As for the dugout, it falls within the period established within Chitimacha timeline, but “as far as vessels go, it’s the oldest we know of from a Chitimacha site. And it also is an issue that I’m challenged with when we’re trying to protect or get more information along the Mississippi, Bayou Teche, Bayou Lafourche, all of those bodies of waters the Chitimacha lived around.
“A lot of people want to write-off sites because they would have been damaged by plowing and agriculture,” Walden said. “We’ve found sites below the plough zone. This is probably the deepest cultural deposit. You can’t just rule out that the land has been disturbed and there’s nothing below the plough zone.”
The dugout lies within an older channel of Bayou Lafourche, but there was deposition of silt and overflow from when it was the river’s route. “We’re going to look at the hydrology and the geomorphology of the area as well,” she said.

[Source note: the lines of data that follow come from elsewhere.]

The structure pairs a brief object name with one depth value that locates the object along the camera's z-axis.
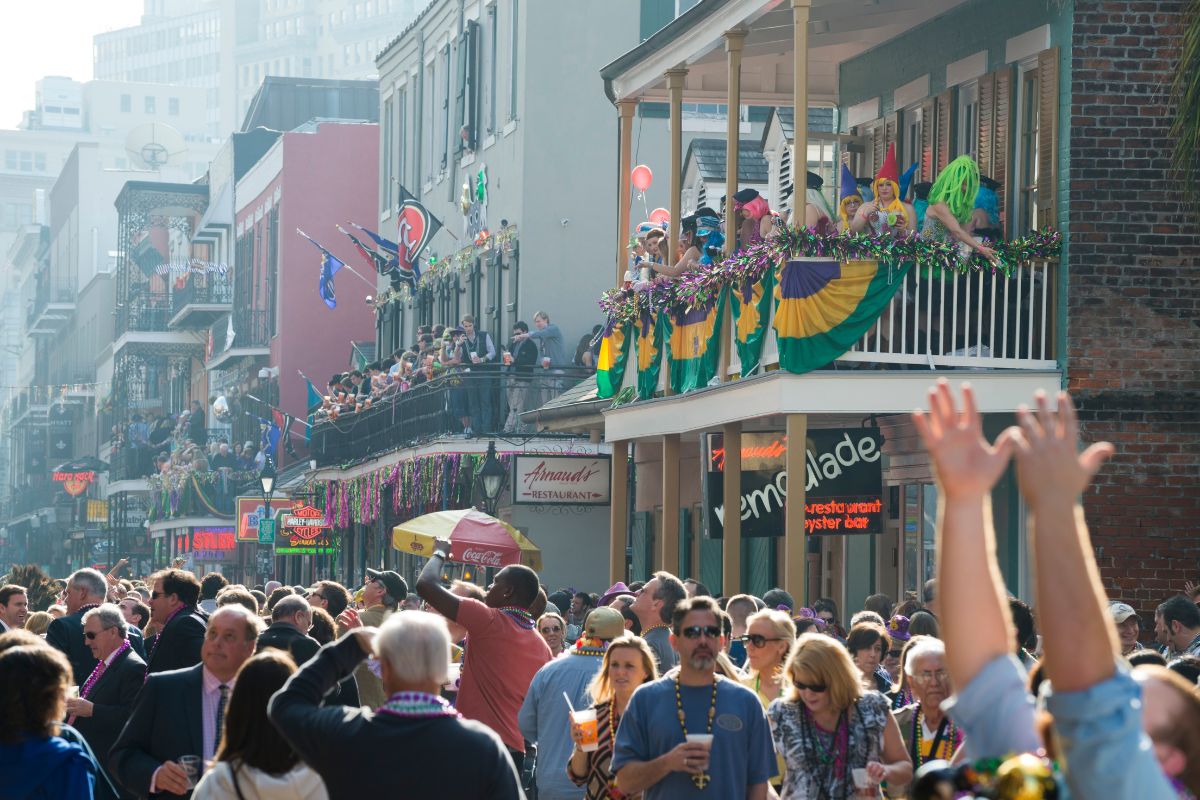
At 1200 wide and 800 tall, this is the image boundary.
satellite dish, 98.62
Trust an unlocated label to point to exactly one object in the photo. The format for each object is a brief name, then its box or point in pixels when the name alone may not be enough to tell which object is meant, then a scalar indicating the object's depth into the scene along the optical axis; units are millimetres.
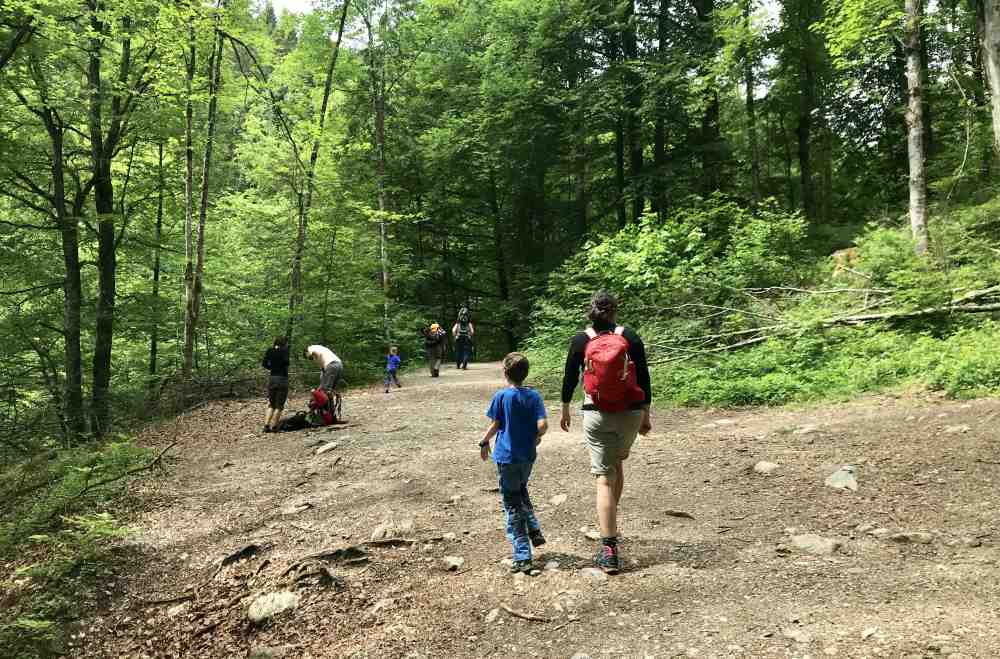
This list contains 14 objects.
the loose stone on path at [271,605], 4082
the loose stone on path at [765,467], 5919
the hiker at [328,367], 10531
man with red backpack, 3920
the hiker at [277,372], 10328
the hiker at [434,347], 17141
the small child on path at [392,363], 15148
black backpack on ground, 10625
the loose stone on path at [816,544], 4012
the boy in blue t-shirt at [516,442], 4191
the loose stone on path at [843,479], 5207
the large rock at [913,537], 3977
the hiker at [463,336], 18969
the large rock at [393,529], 5227
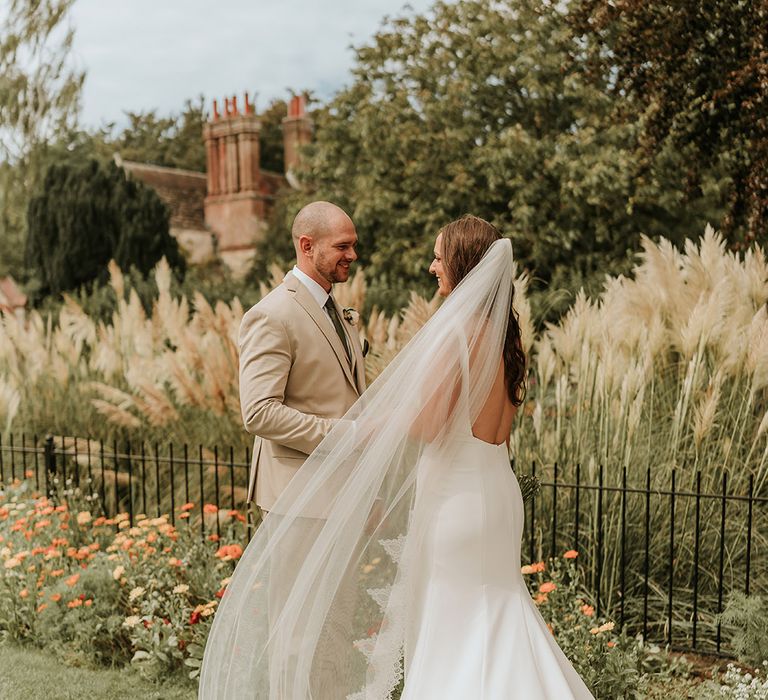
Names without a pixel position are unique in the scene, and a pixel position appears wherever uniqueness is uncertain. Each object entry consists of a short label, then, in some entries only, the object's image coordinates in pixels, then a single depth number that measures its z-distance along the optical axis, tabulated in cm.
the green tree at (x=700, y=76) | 661
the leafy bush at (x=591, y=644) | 393
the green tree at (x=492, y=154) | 1551
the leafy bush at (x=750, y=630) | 416
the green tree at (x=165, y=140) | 4541
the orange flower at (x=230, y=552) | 472
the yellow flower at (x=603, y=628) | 394
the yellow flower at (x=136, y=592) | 461
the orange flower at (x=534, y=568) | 435
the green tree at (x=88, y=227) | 2188
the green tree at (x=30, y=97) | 2842
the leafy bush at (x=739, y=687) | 361
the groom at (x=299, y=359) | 323
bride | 285
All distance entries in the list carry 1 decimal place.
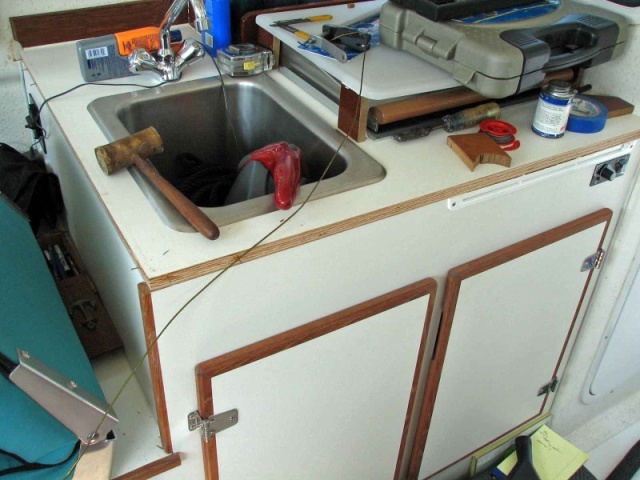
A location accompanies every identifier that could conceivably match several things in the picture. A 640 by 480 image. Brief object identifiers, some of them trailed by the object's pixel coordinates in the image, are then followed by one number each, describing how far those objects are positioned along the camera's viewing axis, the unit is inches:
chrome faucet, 47.0
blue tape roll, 44.4
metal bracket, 30.0
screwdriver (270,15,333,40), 47.1
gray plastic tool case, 38.6
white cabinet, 34.8
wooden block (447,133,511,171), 39.8
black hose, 29.5
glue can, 42.1
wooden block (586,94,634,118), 46.8
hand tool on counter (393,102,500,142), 43.0
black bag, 54.6
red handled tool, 35.3
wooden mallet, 31.8
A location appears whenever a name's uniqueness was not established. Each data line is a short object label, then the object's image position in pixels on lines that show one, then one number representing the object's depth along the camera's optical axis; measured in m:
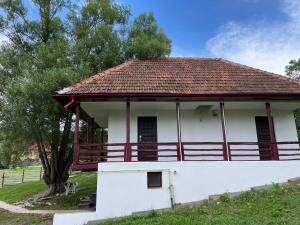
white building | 10.16
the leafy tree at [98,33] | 16.50
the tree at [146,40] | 16.75
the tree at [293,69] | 24.31
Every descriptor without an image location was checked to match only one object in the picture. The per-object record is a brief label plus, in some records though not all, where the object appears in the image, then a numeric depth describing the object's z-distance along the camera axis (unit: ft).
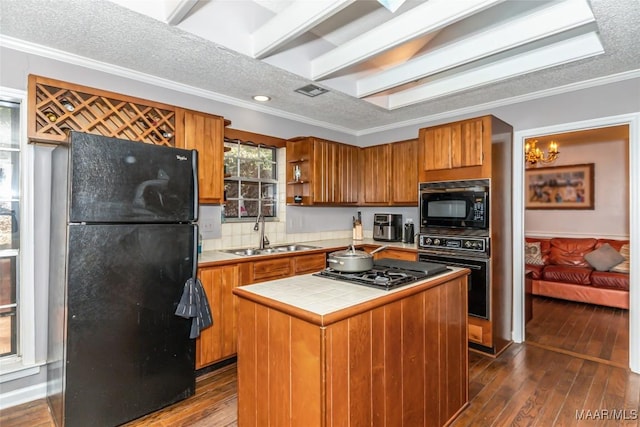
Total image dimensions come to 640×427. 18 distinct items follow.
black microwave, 10.19
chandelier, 14.85
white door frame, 9.00
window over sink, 11.93
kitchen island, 4.31
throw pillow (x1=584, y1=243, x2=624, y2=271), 14.49
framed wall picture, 17.31
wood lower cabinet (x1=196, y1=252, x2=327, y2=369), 8.70
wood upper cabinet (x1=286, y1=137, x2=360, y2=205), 12.89
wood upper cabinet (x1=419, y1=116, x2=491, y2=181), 10.14
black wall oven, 10.07
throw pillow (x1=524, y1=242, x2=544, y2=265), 16.34
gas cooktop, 5.59
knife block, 15.30
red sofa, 13.87
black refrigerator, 6.21
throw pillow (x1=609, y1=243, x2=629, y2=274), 14.20
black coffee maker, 14.01
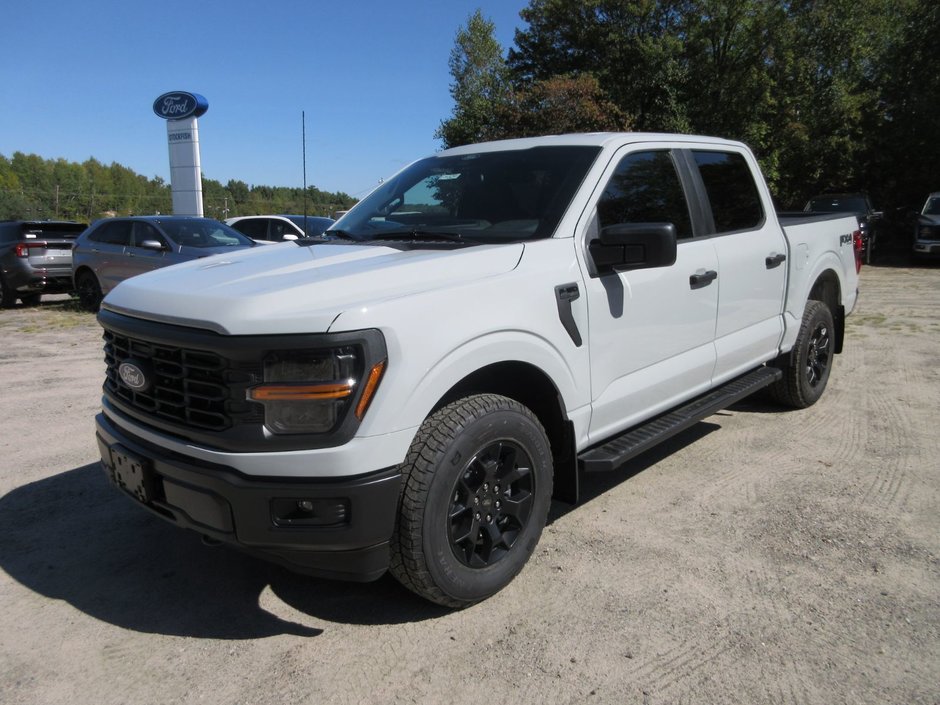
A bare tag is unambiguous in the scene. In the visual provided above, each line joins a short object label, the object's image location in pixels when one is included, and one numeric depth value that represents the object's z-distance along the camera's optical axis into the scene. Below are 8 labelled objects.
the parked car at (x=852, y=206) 17.15
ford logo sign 18.70
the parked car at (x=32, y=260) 12.72
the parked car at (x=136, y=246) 10.62
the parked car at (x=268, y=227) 15.69
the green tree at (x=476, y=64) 34.53
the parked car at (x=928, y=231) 17.06
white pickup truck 2.32
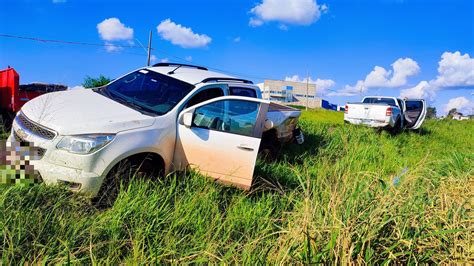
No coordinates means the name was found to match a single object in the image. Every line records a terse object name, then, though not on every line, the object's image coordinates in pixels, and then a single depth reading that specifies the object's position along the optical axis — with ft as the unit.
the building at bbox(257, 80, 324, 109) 278.05
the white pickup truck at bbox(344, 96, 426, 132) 41.96
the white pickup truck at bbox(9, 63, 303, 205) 12.46
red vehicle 26.42
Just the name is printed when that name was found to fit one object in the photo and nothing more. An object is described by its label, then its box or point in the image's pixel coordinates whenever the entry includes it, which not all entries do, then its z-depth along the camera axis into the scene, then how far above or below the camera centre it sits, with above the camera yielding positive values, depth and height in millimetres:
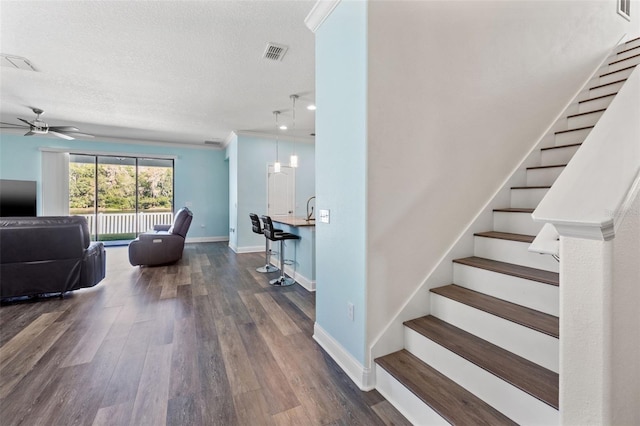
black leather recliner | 4918 -615
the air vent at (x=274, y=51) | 2908 +1785
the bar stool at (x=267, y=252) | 4336 -687
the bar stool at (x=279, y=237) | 3848 -344
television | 5734 +299
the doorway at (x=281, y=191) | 6879 +558
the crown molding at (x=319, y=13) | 2129 +1655
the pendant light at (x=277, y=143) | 5144 +1767
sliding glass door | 7223 +516
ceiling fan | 4730 +1448
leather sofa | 3180 -534
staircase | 1311 -744
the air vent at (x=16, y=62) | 3080 +1745
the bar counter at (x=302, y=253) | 3824 -604
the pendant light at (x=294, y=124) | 4382 +1864
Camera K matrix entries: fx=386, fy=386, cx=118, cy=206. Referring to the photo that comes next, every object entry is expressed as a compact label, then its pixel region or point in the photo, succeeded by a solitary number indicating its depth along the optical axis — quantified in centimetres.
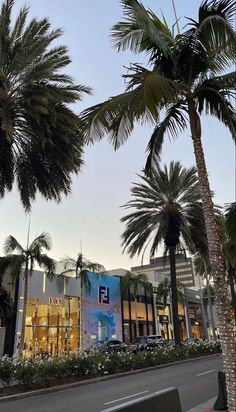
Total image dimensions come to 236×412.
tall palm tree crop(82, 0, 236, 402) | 681
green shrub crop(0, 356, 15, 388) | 1347
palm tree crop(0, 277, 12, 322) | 3053
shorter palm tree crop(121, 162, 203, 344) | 2688
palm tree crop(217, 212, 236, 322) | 1476
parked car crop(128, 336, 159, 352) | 3461
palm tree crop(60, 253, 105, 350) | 3525
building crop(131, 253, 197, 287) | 6195
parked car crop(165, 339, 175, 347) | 3706
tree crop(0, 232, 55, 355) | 2827
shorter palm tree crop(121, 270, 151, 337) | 4422
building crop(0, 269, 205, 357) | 3297
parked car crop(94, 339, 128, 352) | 3260
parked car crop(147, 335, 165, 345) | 3707
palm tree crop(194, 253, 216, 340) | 3027
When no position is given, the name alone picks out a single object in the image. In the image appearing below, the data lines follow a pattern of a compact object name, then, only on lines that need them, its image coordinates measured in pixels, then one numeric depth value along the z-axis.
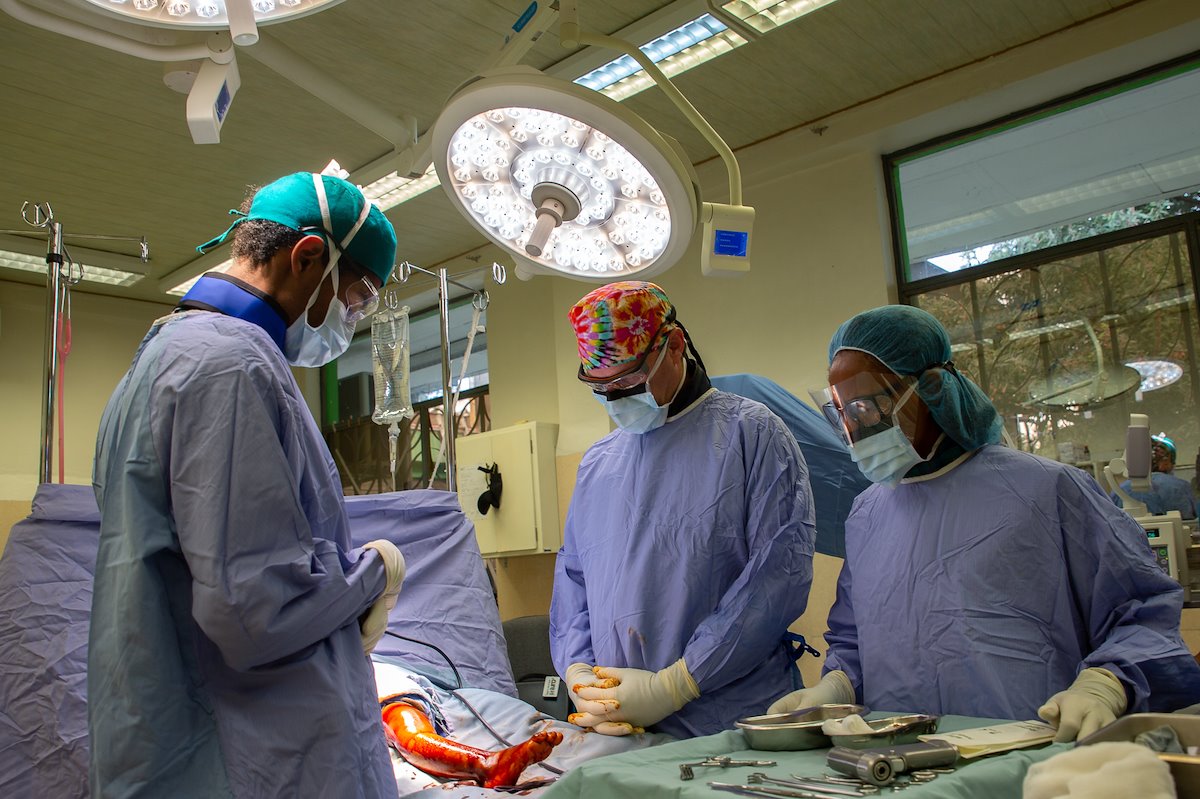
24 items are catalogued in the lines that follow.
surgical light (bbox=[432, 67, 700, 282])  1.42
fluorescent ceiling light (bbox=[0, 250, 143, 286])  5.95
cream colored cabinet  5.35
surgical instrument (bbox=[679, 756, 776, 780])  1.08
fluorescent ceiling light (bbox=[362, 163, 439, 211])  5.02
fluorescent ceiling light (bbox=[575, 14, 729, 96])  3.87
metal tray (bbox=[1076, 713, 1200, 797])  0.83
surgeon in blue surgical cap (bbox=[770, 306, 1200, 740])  1.38
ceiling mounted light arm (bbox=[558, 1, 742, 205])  1.67
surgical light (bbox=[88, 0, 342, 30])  1.67
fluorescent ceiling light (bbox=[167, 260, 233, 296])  6.59
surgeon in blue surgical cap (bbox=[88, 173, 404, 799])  1.21
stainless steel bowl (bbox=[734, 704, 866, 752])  1.18
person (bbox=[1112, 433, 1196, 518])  3.70
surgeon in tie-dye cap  1.76
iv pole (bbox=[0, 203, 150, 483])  2.50
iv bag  3.05
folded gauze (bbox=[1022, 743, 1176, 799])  0.67
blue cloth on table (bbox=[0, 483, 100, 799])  1.90
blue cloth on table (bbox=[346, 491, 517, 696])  2.52
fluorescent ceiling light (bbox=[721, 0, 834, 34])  3.69
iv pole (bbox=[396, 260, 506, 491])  3.05
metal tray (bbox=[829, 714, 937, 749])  1.07
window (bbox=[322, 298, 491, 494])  6.50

Walden urged people who have what might be culturally significant items to reach out to the tribes. “It’s not that we want their land or will stop anything, but we’d like to have these things documented and preserved.”
The dugout was moved Sunday to Texas A&M. Preservation involves soaking the dugout in glycol solution. The glycol displaces the moisture in the wood and preserves the structure and prevents cracking. It will take 3-5 years to complete that process.
Ponville, when asked about working with Chitimacha, said, “Let me put it this way: You couldn’t have asked for a better working relationship with the tribe. I don’t think it could get any better.
“There was no doubt,” the canoe would be saved, he added.
***
It may be difficult to comprehend today that when Europeans arrived and later encountered the Chitimacha, they were considered the most significant and influential, as well as powerful, tribe from Texas to Florida. Conflict was inevitable, and a long war with the French that ended in 1718 led to near-annihilation. By the late 1800s, early 1900s there were very few left, but they persevered and today number well over a thousand.
They are the only Louisiana tribe that still reside on a sliver of their ancestral lands and waters. “Chitimacha” is a Europeanized derivation of Siti imaxa, meaning “people of the many waters.” Upon that third of Louisiana they occupied pre-contact, most of it was water, and vessels such as the one Ponville discovered were abundant.
Scientists have various estimations of how long these people have lived in the southern reaches of Louisiana. Artifacts and evidence provide some indications, but if you ask most Chitimacha, they will likely say, “We have always been here.”
Perhaps new discoveries await, in the ground, beneath the waters, that will one day show they were right all long.